Okay, so then we deal with the fact that maybe one of these three colts could be registered-- the paint/QH. I'm not a horse snob by any means-- I don't even show. However, when a horse is registered in a breed association like AQHA, that horse has a greater chance of finding and keeping a home, and retaining value-- and thus, less likely to end up at the slaughter plant. By the way, the fact that this woman has listed ancient ancestors of the sire is stupid; a great-great-great grandson of Secretariat is just as likely to wind up on a dinner plate as a grade horse, if there are no actual papers. Ancient ancestry doesn't prove anything about the actual horse either; it doesn't increase value any more than a human is more desireable job candidate because his great great grand-daddy climbed Everest and was CEO of Sears & Robuck. Sire and dam, and grand sire and grand dam, most influence a horse's conformation and temperament.

Next, there's the environment in the pictures. It looks like a junk-filled forest. That appaloosa colt-- is he standing under a tree stand? A wooden playground set? Is little Whiskers enjoying his ramble around all the junk strewn on the ground? This is unsafe, and makes me wonder where the horses are really being kept. In a clean, junk-free facility with safe fencing? Or someone's barb-wire strewn front yard filled with downed tree limbs and junked cars?

Finally, we have the price. For just $200, you can take any of these little foals home for Christmas! Awww. But what does this cheap price say about the true value of these foals? To me, it screams, "Must sell!! Cheap cheap cheap!!" These foals are basically Walmart foals: low quality, low prices. And if that's what you're looking for, save yourself some money: head to your nearest horse auction and pick up a yearling or a two year old for the same price. That will mean one or two less years you have to feed, vet, trim and handle your new bargain bin foal before you can break it to ride. Or better yet, shell out a couple hundred more and buy a fully-grown, fully-trained grade trail horse! You'll be spending that money raising the unrideable foal, anyway.

There's just no reason to breed foals like this. Not when there are thousands of other horses just like them already in existence that are headed to slaughter plants because no one wants them.

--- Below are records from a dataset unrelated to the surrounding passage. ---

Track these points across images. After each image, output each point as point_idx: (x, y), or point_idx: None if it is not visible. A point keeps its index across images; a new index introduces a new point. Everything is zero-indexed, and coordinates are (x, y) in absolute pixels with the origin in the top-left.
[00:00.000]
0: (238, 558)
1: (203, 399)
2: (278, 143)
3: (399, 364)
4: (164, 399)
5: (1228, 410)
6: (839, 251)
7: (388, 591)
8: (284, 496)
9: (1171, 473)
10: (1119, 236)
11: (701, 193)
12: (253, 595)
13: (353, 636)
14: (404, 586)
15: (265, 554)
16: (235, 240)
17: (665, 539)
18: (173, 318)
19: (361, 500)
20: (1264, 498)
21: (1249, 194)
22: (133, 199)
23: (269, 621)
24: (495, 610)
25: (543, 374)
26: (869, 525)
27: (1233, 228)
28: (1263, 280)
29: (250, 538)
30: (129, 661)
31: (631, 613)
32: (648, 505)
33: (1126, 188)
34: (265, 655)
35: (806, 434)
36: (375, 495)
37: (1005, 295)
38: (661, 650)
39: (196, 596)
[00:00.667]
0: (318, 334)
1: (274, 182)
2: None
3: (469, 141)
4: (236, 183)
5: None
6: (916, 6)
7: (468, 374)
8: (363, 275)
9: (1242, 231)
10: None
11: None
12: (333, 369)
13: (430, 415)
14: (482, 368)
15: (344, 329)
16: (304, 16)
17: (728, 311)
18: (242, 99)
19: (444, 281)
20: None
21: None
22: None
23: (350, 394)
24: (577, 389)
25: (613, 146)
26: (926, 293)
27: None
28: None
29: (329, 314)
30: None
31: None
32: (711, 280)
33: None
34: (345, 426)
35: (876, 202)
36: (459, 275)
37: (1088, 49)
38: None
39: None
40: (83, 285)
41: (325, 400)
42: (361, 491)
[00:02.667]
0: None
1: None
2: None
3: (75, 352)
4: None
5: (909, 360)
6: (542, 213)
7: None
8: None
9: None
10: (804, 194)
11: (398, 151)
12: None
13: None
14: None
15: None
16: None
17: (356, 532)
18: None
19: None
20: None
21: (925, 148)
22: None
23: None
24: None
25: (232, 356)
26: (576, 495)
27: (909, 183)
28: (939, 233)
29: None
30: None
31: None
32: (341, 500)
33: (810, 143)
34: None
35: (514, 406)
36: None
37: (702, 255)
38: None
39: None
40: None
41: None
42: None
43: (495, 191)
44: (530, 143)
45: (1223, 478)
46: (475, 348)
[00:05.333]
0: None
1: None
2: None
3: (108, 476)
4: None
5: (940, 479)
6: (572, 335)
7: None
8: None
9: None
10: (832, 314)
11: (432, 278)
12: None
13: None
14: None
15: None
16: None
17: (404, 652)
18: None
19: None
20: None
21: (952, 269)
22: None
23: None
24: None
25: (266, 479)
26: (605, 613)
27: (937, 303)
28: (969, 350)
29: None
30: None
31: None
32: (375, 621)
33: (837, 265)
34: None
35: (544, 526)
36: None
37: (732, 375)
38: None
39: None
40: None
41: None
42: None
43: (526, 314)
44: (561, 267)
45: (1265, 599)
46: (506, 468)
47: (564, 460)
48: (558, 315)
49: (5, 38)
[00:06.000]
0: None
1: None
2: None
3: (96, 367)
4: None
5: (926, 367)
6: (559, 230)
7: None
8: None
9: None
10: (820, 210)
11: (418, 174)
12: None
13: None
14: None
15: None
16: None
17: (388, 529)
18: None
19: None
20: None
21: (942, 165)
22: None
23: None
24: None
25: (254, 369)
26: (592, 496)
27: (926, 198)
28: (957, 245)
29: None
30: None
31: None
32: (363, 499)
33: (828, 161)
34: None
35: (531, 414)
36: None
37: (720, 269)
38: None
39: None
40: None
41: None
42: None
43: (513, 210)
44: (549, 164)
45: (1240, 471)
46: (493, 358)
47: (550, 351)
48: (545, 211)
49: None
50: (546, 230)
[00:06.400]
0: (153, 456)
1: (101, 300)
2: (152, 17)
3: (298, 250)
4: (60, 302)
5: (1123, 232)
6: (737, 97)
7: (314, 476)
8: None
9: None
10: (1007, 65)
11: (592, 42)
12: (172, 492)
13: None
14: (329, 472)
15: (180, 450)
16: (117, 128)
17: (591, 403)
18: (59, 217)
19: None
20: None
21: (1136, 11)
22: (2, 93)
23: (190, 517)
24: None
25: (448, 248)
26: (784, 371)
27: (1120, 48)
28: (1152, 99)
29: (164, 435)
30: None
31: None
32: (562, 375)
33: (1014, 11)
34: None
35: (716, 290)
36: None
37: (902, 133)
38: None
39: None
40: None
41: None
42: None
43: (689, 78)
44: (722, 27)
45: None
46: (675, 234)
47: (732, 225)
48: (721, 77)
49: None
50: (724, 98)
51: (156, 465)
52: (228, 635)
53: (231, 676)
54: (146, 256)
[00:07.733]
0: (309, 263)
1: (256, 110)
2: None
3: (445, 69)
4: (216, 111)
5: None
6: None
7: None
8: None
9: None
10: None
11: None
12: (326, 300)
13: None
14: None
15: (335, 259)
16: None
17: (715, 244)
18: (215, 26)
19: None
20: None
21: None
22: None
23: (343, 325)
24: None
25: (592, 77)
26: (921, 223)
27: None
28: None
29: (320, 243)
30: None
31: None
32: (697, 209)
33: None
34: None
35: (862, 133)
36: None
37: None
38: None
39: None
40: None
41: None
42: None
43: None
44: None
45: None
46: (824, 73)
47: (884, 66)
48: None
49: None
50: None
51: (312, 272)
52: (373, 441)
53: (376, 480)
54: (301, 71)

If you want a positive example, here's one:

This little colt on the right has great conformation; even as a baby, you can see he's got a nice shoulder, a super hip and compact frame. He's over at the knee, but so are most foals- they straighten out. He's standing next to mommy in a gorgeous, safely-fenced green pasture. The website for these breeders clearly states that they believe in raising, handling and training their foals to grow up to be athletes in multiple disciplines. They actually put that into practice, too; their website details the trail rides, camping trips and competitions their horses have participated in. The breeders also describe, in detail, their breeding program, they're life-time members of AQHA and register all their stock, and they list the complete pedigrees of their horses. Now THAT'S "value."

1 comment:

  1. This made me laugh (and weep a bit for mankind, obviously) because I recently bought a great grandson of Secretariat headed straight for the slaughterhouse. Proof in the pudding!

    Anyway, I love your blog and your posts really ring true and make me think. Thanks!